A scatenare tutto è stato un allievo di quarta, che ha messo online una sua fotografia senza veli. L'immagine è in breve tempo circolata tra gli altri ragazzi, fino ad invadere in modo endemico gli smartphone degli alunni della scuola.
"Non appena ci siamo resi conto della gravità della situazione, abbiamo provveduto ad informare le classi" spiega il vice direttore Davide Ricciardi. "Siamo intervenuti per proteggere l'autore della foto, ma anche per far riflettere gli allievi sia sull'aspetto educativo che su quello legale della vicenda". Il protagonista dei fatti sta bene anche se è rimasto turbato, spiega il vice direttore, ed è stato affidato alla famiglia che è stata prontamente contattata dalle autorità scolastiche. L'intervento ha impedito che il caso s'ingigantisse ulteriormente, e che avesse conseguenze peggiori.
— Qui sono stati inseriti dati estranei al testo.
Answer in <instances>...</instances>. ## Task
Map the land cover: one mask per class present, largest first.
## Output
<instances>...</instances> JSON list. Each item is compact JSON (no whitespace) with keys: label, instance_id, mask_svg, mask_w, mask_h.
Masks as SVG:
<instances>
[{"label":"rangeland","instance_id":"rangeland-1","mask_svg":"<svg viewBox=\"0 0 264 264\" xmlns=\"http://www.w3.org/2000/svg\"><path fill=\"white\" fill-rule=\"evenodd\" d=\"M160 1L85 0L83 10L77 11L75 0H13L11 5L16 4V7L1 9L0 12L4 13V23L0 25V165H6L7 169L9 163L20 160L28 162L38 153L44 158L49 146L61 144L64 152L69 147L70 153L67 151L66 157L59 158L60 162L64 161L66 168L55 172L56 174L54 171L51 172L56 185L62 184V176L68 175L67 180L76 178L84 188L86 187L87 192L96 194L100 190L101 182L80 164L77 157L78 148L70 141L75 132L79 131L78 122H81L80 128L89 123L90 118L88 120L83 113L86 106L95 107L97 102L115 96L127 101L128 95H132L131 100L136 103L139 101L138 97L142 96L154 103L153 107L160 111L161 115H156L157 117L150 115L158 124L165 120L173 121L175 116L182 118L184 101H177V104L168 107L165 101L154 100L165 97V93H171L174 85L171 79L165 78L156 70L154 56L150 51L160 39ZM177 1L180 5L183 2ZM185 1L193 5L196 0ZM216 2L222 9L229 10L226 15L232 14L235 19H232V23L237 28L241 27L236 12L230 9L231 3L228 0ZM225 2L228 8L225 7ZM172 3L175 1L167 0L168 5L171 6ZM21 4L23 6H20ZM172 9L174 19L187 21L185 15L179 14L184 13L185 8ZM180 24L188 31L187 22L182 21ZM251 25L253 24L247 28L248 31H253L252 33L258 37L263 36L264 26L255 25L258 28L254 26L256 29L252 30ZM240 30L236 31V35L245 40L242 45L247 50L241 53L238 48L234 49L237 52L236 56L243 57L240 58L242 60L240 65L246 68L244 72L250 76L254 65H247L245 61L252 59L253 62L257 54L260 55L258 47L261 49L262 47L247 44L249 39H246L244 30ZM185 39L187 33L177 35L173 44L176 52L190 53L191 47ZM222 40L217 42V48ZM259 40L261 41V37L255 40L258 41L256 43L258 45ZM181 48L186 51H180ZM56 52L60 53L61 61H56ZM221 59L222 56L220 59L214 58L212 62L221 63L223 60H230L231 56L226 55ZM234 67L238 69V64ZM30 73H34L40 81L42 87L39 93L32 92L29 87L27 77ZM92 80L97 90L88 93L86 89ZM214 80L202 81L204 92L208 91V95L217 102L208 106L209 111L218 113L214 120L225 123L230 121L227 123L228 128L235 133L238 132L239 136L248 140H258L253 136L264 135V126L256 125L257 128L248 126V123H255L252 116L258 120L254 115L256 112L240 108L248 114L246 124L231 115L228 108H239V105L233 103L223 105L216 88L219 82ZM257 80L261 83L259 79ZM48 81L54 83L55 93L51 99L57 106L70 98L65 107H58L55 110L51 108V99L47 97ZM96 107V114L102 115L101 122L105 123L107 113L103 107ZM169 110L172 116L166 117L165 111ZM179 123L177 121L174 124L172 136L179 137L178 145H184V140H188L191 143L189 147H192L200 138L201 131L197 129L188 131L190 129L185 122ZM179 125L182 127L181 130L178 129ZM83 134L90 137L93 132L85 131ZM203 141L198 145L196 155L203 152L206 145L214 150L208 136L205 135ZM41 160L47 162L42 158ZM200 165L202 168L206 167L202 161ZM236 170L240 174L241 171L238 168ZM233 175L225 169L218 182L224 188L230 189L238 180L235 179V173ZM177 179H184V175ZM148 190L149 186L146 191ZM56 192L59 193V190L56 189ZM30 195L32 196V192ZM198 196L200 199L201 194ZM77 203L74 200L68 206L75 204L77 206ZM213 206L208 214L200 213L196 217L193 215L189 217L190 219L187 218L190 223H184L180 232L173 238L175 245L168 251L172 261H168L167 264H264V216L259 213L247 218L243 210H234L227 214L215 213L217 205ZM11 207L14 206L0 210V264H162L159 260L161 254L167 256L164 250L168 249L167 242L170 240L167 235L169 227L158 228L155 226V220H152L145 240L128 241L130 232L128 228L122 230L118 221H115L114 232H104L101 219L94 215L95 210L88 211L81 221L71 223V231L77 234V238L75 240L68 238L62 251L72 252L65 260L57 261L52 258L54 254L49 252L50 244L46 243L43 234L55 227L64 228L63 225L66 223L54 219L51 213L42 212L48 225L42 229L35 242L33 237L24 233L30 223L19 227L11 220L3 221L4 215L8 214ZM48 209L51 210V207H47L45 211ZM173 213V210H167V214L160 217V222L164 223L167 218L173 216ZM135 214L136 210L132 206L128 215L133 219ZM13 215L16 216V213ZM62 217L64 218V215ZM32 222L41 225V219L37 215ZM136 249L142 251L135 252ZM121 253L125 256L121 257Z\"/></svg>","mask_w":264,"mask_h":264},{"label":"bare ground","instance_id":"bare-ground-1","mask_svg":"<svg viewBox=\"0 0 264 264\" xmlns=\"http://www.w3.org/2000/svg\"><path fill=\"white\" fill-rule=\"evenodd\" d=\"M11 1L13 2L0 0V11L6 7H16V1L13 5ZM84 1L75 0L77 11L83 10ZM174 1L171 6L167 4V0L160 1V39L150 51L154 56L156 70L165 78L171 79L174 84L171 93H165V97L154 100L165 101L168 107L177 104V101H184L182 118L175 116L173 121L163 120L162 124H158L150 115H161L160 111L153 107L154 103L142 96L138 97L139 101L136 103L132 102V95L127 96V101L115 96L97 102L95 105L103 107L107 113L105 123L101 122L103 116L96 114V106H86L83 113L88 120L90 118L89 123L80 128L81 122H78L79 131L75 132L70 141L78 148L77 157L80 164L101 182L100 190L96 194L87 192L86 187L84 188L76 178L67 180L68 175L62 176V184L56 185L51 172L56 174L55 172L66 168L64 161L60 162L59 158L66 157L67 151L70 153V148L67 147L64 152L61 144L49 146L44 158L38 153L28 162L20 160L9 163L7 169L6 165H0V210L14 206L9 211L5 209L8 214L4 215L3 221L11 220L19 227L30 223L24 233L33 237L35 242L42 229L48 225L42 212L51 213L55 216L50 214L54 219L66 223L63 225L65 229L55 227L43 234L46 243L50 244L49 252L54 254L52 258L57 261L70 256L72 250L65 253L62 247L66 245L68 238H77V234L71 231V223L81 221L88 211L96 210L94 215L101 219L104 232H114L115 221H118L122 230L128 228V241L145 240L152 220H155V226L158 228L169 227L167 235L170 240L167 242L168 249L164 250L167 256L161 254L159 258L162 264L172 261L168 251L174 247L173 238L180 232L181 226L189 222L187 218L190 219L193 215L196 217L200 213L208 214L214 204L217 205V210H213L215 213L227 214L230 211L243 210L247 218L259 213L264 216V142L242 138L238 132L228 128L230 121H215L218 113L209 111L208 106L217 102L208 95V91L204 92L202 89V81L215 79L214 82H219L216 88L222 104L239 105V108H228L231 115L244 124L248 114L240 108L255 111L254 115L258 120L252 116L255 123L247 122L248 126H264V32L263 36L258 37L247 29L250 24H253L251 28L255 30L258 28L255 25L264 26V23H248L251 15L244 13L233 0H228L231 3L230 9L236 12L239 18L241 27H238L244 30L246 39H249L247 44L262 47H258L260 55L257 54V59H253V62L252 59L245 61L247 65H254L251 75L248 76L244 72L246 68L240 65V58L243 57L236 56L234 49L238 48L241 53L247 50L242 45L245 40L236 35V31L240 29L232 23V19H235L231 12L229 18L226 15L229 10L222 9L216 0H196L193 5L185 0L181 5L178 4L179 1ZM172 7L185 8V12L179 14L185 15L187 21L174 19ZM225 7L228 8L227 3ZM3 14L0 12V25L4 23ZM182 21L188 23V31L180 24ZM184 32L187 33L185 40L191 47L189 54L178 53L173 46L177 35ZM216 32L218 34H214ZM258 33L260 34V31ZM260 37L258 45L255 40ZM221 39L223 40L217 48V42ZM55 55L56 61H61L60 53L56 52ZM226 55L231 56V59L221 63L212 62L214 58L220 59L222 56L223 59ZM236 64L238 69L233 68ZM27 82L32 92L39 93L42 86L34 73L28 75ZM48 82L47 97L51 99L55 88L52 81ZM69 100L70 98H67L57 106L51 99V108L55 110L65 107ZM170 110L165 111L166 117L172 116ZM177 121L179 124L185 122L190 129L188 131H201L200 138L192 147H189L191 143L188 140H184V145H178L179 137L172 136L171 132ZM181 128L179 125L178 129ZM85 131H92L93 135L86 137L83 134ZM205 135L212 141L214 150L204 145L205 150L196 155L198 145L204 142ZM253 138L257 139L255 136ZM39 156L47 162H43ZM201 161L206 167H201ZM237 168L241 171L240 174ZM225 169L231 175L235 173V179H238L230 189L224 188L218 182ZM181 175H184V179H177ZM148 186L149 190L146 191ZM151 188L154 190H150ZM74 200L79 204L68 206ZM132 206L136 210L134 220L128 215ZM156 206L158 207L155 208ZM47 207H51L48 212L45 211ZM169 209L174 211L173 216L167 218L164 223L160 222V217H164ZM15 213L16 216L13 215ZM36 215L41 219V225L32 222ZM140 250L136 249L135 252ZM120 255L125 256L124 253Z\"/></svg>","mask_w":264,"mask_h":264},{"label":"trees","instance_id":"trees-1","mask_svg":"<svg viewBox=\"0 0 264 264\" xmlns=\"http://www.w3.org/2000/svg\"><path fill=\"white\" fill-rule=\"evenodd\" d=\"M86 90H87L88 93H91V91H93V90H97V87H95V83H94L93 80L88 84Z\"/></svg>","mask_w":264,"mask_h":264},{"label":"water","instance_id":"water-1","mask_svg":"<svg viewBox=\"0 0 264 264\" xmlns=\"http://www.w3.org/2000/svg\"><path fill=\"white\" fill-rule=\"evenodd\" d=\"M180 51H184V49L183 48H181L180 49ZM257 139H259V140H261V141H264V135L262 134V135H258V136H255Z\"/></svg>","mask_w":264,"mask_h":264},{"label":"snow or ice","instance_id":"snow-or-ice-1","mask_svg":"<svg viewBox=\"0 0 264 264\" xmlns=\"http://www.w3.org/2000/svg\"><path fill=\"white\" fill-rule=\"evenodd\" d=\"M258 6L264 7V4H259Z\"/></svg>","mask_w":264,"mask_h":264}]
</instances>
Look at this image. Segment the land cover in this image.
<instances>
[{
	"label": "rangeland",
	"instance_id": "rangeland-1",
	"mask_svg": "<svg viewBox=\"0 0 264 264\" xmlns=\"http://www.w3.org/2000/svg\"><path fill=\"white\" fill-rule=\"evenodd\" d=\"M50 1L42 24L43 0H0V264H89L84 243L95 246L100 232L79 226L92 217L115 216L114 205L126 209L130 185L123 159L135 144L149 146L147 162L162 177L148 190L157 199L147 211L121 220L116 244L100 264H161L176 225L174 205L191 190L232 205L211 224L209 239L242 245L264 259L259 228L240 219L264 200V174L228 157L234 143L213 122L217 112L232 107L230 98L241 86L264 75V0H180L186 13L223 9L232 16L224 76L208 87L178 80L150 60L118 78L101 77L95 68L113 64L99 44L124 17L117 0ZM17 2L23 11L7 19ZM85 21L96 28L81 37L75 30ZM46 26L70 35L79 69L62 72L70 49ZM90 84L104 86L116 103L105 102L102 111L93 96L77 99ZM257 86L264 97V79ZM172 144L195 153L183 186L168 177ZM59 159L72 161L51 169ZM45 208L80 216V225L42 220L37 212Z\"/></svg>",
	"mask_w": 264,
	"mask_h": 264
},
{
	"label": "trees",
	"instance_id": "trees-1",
Una situazione limite, quella venuta alla luce nelle scorse ore, che non è stata sottovalutata dalla scuola e non lo sarà anche in futuro. Tanto che, a Viganello, erano già state prese misure per combattere l'uso improprio della Rete da parte degli adolescenti. "Dall'inizio di gennaio partirà un momento di riflessione con gli alunni sull'uso dei social network. L'avevamo già stabilito prima dello scoppio di questo caso" aggiunge Ricciardi.
L'opportunità di un dibattito in tal senso è confermata anche dal padre di un compagno di scuola dell'allievo, da noi contattato, che aggiunge: "Fa bene la scuola ad occuparsene, ma è anche compito dei genitori capire cosa fanno i figli su Internet ed intervenire quando superano i limiti". La questione, a suo modo di vedere, deve diventare culturale: "Non voglio che i figli vivano sotto censura, ma penso che rientri nei doveri di un genitore dare una raddrizzata quando ci si accorge che si sta uscendo dalla giusta rotta".